En Irlande du Nord, la loi sur l’interruption volontaire de grossesse (IVG) est l’une des plus restrictives au monde. Interrompre une grossesse n’est autorisé qu’en cas de risque grave pour la santé de la mère. Les médecins s’y tiennent avec zèle. Entre 2016 et 2017, seules treize IVG ont été pratiquées, pour 1,8 million d’habitants. Aider une patiente à avorter en d’autres circonstances est passible d’une dizaine d’années de prison. Les femmes, elles, risquent en théorie la perpétuité. La République d’Irlande, le pays voisin au sud, pratique à peu près la même politique. Mais, le 25 mai, un référendum pourrait toutefois ouvrir la voie à une légalisation. Ce serait historique. Longtemps écrasé par le poids de l’Église, le pays s’en affranchit à petits pas. L’Irlande du Nord, où plus de 82 % de la population se dit catholique ou protestante, peine à rattraper le train du progrès. Un schisme ubuesque, car la nation fait partie du Royaume-Uni. Et qu’en Angleterre, au Pays de Galles et en Écosse, il est permis d’avorter… Des parlementaires nord-irlandais ont bien tenté d’autoriser l’avortement en cas de malformation mortelle du foetus, de grossesse résultant d’un viol ou d’un inceste. Leurs amendements ont tous été rejetés.
Une course en solitaire
Dans les milieux les plus conservateurs, l’IVG est une transgression telle qu’elle semble indicible. « J’ai passé toute ma scolarité à l’école catholique. Je n’ai pas le souvenir que l’on m’ait dit que c’était mal. Le mot n’était jamais prononcé, c’est tout », témoigne Briege Lynch, 29 ans, militante d’Alliance for Choice, la principale association locale de lutte pour une légalisation complète. Quand Briege était ado, ses copines acceptaient les maternités précoces comme un coup du sort. Sa meilleure amie, mère à 16 ans, n’a jamais été autorisée à s’imaginer une autre vie. L’interdiction ne dissuade toutefois pas toutes les femmes d’avorter. Elle chasse le problème sur l’autre rive de la mer d’Irlande. Elle « l’exporte », disent les « pro-choice » . En 2016, 724 Nord-Irlandaises se sont rendues en Grande-Bretagne.

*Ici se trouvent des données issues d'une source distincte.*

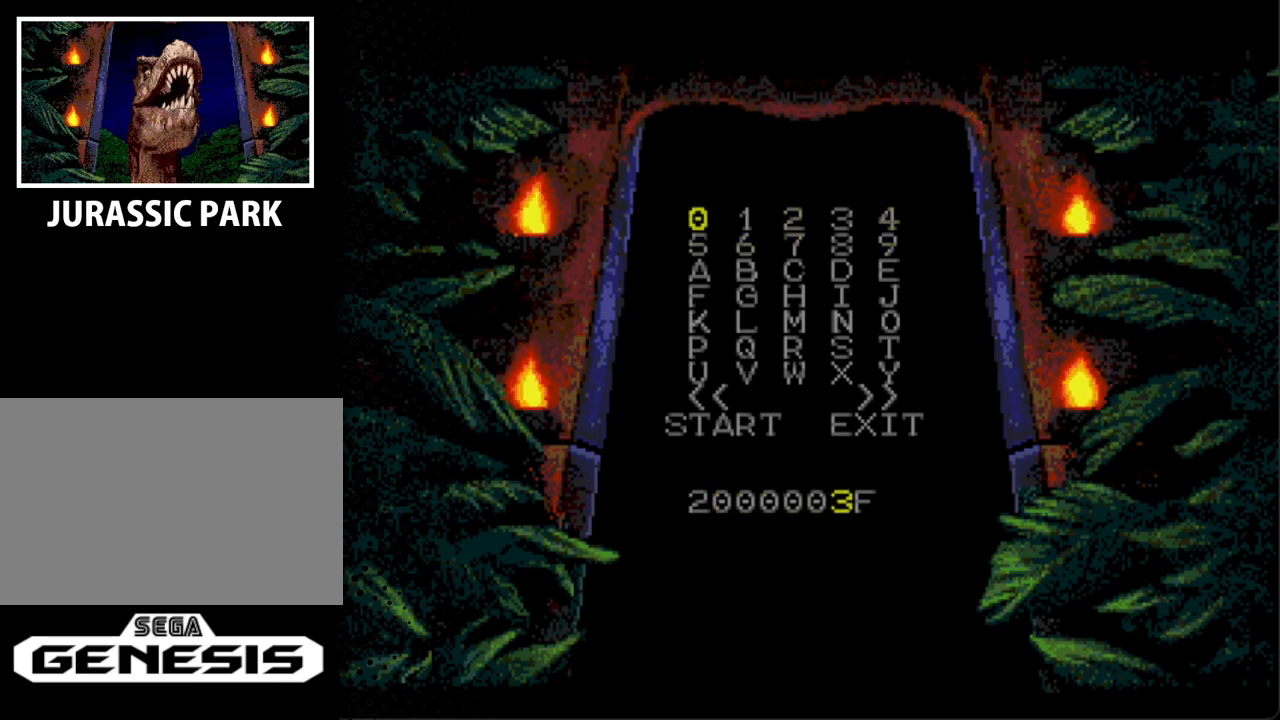
{"buttons": [], "events": []}
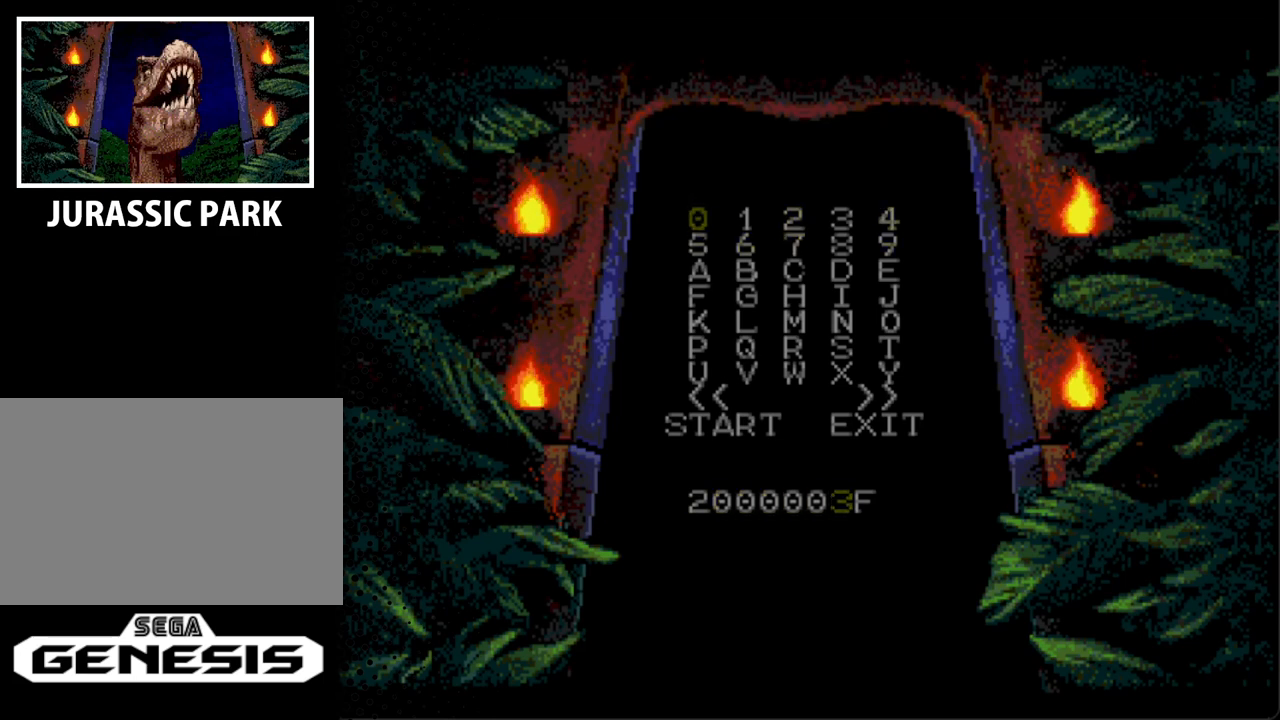
{"buttons": ["DPAD_RIGHT"], "events": [[67, "DPAD_RIGHT", "down"], [233, "DPAD_RIGHT", "up"], [300, "DPAD_RIGHT", "down"], [433, "DPAD_RIGHT", "up"], [500, "DPAD_RIGHT", "down"]]}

Quand Sarah Ewart quitte l’hôpital après l’annonce du diagnostic, elle n’a « pas un numéro, pas un nom à contacter ». Sur Google, elle trouve l’adresse du planning familial, lequel l’oriente vers une clinique à Londres. Les IVG s’y pratiquent à la chaîne. Une
heure d’avion depuis Belfast. Une nuit sur place. Et cinq ans de colère. « J’aurais dû avoir droit à cette intervention chez nous, avec une équipe médicale en qui j’avais confiance », regrette Sarah. Jane a organisé le séjour. « Nous avons payé plus de 2 000 euros, calcule la mère. Heureusement, des proches nous ont aidées ou nous aurions dû frapper à la porte des banquiers. »
Dans cette course en solitaire, l’argent est un obstacle majeur. Rosa n’a « pas un rond », ce jour de 2007 où elle se découvre enceinte. Yeux verts, tignasse rousse, elle est alors déjà mère célibataire d’un petit garçon, depuis ses 21 ans. Rosa en a désormais 25, et s’apprête à entrer à l’université. Elle rêve de devenir prof, de tourner le dos à ses années de galère. Une deuxième grossesse serait une catastrophe. Elle se résout, cette fois, à « faire le voyage », comme elle dit. « Je ne pouvais pas me permettre de dormir sur place. J’ai décollé vers 7 heures du matin et suis rentrée à peine douze heures plus tard en me sentant terriblement mal. » L’opération, le vol et le taxi pour Liverpool lui coûtent plus de 800 euros. « Je n’avais rien, ma mère a tout payé. Même si je n’ai jamais regretté, c’est une dette, émotionnelle et financière, que je garde envers elle. » Le voyage complique aussi la situation des femmes désireuses de taire leur mésaventure. Il faut trouver des parades pour justifier son absence auprès de ses proches, de son patron. Karen Carson avait trois enfants quand un quatrième s’est annoncé, au pire moment. « J’étais prisonnière d’une relation abusive, raconte cette quinqua enjouée, dans sa maison pleine de chats et de chiens à l’est de Belfast. Mon conjoint m’interdisait de travailler. Je ne pouvais pas élever un autre enfant avec lui. » Un séjour chez une cousine, installée en Angleterre, a servi d’alibi. C’est aussi elle qui a avancé les frais que Karen, sans emploi, a mis six mois à rembourser. « Nous sommes membres du RoyaumeUni. Pourquoi nous traiter comme des citoyennes de seconde zone ? Pourquoi nous forcer à ces mensonges, à cette honte ? » Karen porte une croix autour du cou, mais cela ne l’a « jamais empêchée de défendre le droit des femmes à choisir ».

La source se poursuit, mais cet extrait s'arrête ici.